# `ntex-helmet` - Security Middleware for `ntex` web framework

[![crate](https://img.shields.io/crates/v/ntex-helmet.svg)](https://crates.io/crates/ntex-helmet)
[![docs](https://docs.rs/ntex-helmet/badge.svg)](https://docs.rs/ntex-helmet)

`ntex-helmet` is a security middleware for the `ntex` web framework. It's based on the [helmet](https://helmetjs.github.io/) middleware for Node.js.

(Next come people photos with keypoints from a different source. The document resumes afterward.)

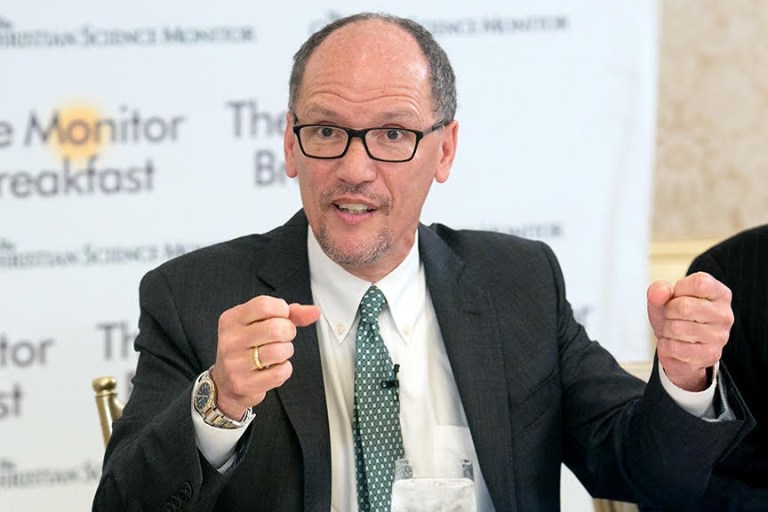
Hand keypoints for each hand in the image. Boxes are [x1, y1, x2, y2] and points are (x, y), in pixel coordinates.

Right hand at [210, 296, 320, 418]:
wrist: (225, 384)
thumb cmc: (246, 349)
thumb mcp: (260, 325)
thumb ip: (289, 314)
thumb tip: (314, 312)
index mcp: (232, 319)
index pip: (265, 305)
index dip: (282, 311)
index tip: (281, 318)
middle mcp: (230, 340)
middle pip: (276, 327)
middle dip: (288, 332)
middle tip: (283, 337)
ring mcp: (235, 363)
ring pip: (280, 351)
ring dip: (286, 352)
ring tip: (277, 354)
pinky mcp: (244, 383)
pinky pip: (280, 373)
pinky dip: (284, 370)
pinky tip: (273, 368)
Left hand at [647, 272, 733, 390]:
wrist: (679, 348)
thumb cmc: (675, 318)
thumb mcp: (663, 299)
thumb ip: (659, 291)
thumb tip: (661, 291)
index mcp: (720, 293)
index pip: (699, 283)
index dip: (679, 289)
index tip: (678, 297)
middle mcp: (725, 315)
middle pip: (684, 307)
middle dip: (667, 312)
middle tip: (672, 317)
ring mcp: (720, 337)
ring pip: (677, 329)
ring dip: (666, 331)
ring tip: (673, 331)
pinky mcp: (710, 356)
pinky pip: (674, 348)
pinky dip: (665, 347)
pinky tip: (674, 345)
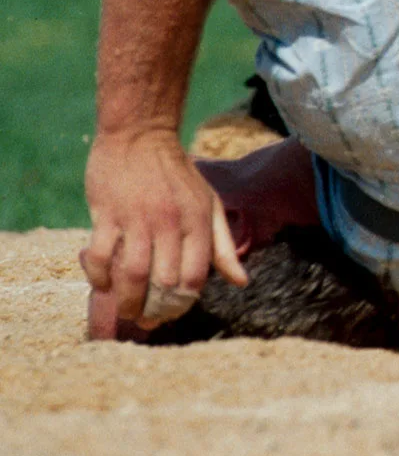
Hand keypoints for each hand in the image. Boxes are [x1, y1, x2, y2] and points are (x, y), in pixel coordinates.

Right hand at [80, 127, 246, 330]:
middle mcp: (170, 223)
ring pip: (132, 275)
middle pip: (163, 282)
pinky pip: (101, 257)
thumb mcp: (210, 205)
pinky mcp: (107, 214)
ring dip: (128, 302)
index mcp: (198, 221)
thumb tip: (241, 282)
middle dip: (156, 310)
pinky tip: (103, 285)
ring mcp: (137, 219)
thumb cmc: (179, 175)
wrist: (142, 136)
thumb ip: (224, 246)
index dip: (185, 301)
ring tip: (128, 313)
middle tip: (149, 320)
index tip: (175, 311)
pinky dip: (100, 278)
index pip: (195, 275)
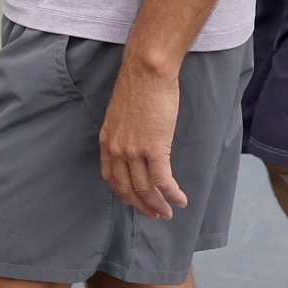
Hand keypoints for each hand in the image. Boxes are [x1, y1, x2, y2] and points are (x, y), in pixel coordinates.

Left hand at [99, 60, 186, 220]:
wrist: (147, 72)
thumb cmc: (138, 87)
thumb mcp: (122, 114)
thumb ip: (125, 133)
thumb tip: (137, 144)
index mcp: (107, 141)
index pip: (111, 178)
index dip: (124, 195)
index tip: (135, 202)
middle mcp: (116, 149)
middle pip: (127, 188)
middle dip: (141, 206)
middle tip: (154, 215)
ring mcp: (133, 150)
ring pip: (144, 188)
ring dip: (158, 204)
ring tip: (168, 213)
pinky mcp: (153, 147)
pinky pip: (162, 180)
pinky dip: (171, 194)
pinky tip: (180, 200)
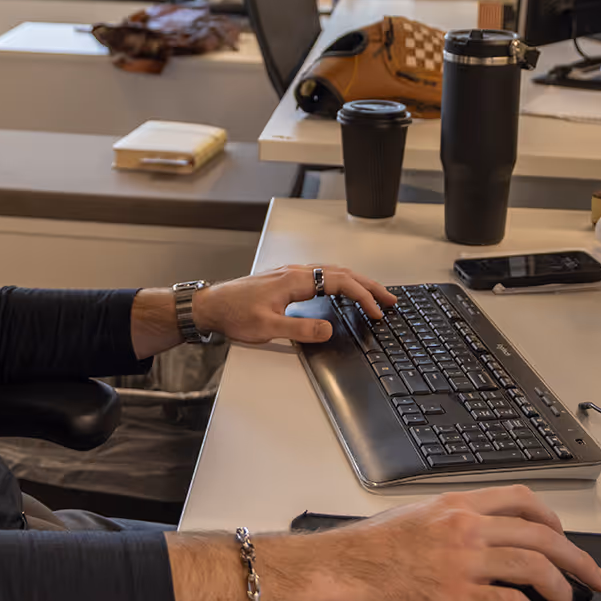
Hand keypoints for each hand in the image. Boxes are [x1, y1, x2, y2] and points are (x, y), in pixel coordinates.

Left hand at [192, 264, 394, 344]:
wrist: (210, 306)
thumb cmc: (233, 314)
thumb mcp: (268, 327)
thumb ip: (300, 329)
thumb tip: (329, 329)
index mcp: (295, 279)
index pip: (340, 282)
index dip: (363, 296)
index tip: (378, 312)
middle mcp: (295, 272)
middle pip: (341, 273)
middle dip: (369, 286)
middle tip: (390, 300)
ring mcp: (290, 274)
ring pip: (332, 273)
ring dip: (356, 283)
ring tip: (374, 296)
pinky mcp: (284, 280)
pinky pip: (322, 276)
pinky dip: (340, 282)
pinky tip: (342, 291)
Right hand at [281, 486, 600, 600]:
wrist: (334, 571)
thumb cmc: (362, 550)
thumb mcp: (410, 518)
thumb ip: (447, 523)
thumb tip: (474, 539)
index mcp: (453, 505)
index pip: (521, 499)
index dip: (553, 521)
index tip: (564, 540)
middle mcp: (464, 527)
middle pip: (542, 535)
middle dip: (579, 561)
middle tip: (596, 581)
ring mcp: (462, 561)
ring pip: (538, 568)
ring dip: (561, 593)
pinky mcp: (457, 597)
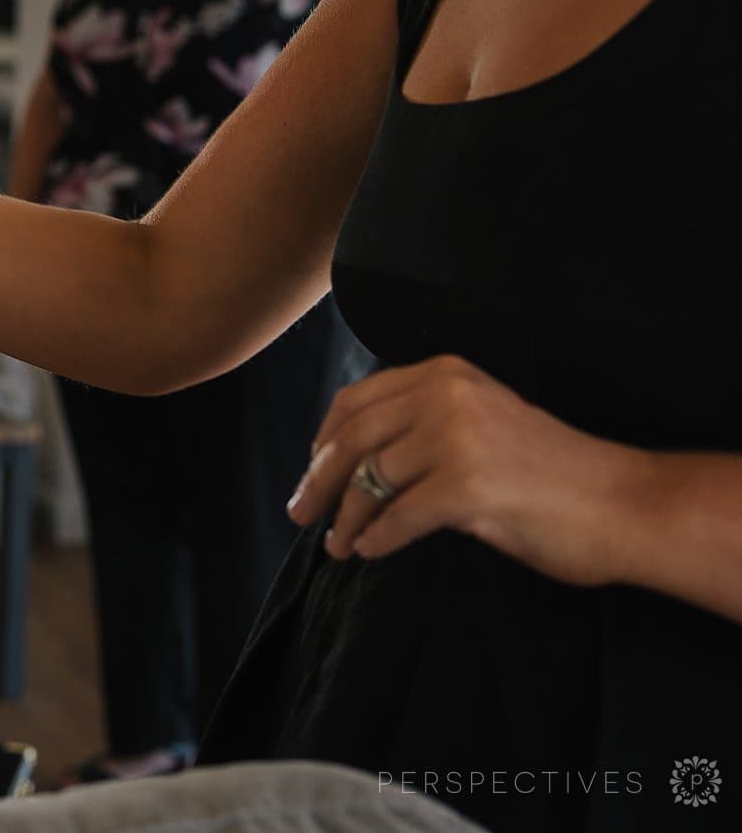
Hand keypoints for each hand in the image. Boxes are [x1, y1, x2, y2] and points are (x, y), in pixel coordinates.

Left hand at [287, 354, 647, 587]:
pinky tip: (370, 552)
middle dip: (318, 481)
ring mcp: (457, 438)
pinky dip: (377, 538)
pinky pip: (399, 517)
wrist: (627, 504)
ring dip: (346, 518)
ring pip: (370, 481)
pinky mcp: (468, 486)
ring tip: (337, 545)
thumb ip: (425, 429)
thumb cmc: (553, 474)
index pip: (357, 401)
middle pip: (351, 439)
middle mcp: (446, 395)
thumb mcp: (481, 426)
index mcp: (445, 375)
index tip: (311, 469)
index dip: (324, 439)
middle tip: (300, 514)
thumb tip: (356, 463)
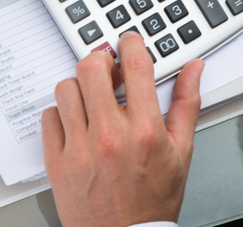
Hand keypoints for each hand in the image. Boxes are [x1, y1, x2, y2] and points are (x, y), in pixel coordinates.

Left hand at [42, 32, 203, 226]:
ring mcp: (80, 149)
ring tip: (93, 96)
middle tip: (108, 67)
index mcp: (145, 130)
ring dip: (80, 85)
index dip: (132, 43)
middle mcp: (111, 135)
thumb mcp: (182, 150)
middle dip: (101, 59)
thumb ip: (187, 103)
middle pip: (92, 68)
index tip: (130, 42)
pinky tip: (77, 121)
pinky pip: (49, 118)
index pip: (135, 66)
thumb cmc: (153, 199)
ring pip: (66, 89)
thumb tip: (194, 69)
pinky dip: (61, 113)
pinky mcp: (57, 163)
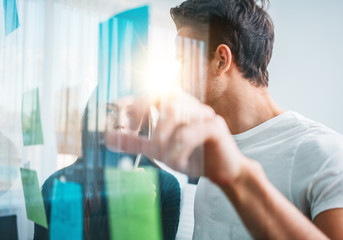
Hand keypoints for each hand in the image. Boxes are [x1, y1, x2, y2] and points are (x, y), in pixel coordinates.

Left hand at [105, 92, 247, 185]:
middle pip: (163, 96)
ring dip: (163, 135)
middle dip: (146, 114)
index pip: (152, 93)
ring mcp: (203, 114)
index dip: (134, 103)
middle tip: (137, 134)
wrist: (223, 172)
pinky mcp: (215, 127)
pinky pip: (192, 131)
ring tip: (163, 155)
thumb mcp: (158, 151)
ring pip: (176, 112)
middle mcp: (190, 105)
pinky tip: (179, 161)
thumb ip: (136, 143)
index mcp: (176, 107)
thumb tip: (108, 137)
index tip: (123, 125)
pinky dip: (179, 148)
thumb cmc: (193, 157)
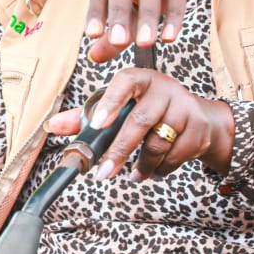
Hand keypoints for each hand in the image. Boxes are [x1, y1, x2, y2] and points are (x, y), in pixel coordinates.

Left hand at [45, 69, 233, 181]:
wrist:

It works by setting HTTP headers for you. These headers can help protect your app from some well-known web vulnerabilities:

- [Cross-Origin-Embedder-Policy](https://developer.mozilla.org/en-US/docs/Web/HTTP/Headers/Cross-Origin-Embedder-Policy)
- [Cross-Origin-Opener-Policy](https://developer.mozilla.org/en-US/docs/Web/HTTP/Headers/Cross-Origin-Opener-Policy)
- [Cross-Origin-Resource-Policy](https://developer.mozilla.org/en-US/docs/Web/HTTP/Headers/Cross-Origin-Resource-Policy)
- [Origin-Agent-Cluster](https://developer.mozilla.org/en-US/docs/Web/HTTP/Headers/Origin-Agent-Cluster)
- [Referrer-Policy](https://developer.mozilla.org/en-US/docs/Web/HTTP/Headers/Referrer-Policy)
- [Strict-Transport-Security](https://developer.mozilla.org/en-US/docs/Web/HTTP/Headers/Strict-Transport-Security)
- [X-Content-Type-Options](https://developer.mozilla.org/en-US/docs/Web/HTTP/Headers/X-Content-Type-Options)
- [X-DNS-Prefetch-Control](https://developer.mozilla.org/en-US/docs/Web/HTTP/Headers/X-DNS-Prefetch-Control)
- [X-Download-Options](<https://docs.microsoft.com/en-us/previous-versions/windows/internet-explorer/ie-developer/compatibility/ms537628(v=vs.85)?redirectedfrom=MSDN>)
- [X-Frame-Options](https://developer.mozilla.org/en-US/docs/Web/HTTP/Headers/X-Frame-Options)
- [X-Permitted-Cross-Domain-Policies](https://developer.mozilla.org/en-US/docs/Web/HTTP/Headers/X-Permitted-Cross-Domain-Policies)
- [X-XSS-Protection](https://developer.mozilla.org/en-US/docs/Web/HTTP/Headers/X-XSS-Protection)
- [X-Powered-By](https://developer.mozilla.org/en-US/docs/Web/HTTP/Headers/X-Powered-By)
- [Content-Security-Policy](https://developer.mozilla.org/en-US/docs/Web/HTTP/Headers/Content-Security-Policy)

## Usage

Add this to your `Cargo.toml`:

```toml
[dependencies]
ntex-helmet = "0.1"
```

## Example

```rust
use ntex::web::{self, App, HttpResponse};
use ntex_helmet::Helmet;

#[ntex::main]
fn main() {
    let app = App::new()
        .wrap(Helmet::default())
        .service(web::resource("/").to(|| HttpResponse::Ok()));

    // ...
}
```

## License

This project is licensed under the [MIT license](LICENSE).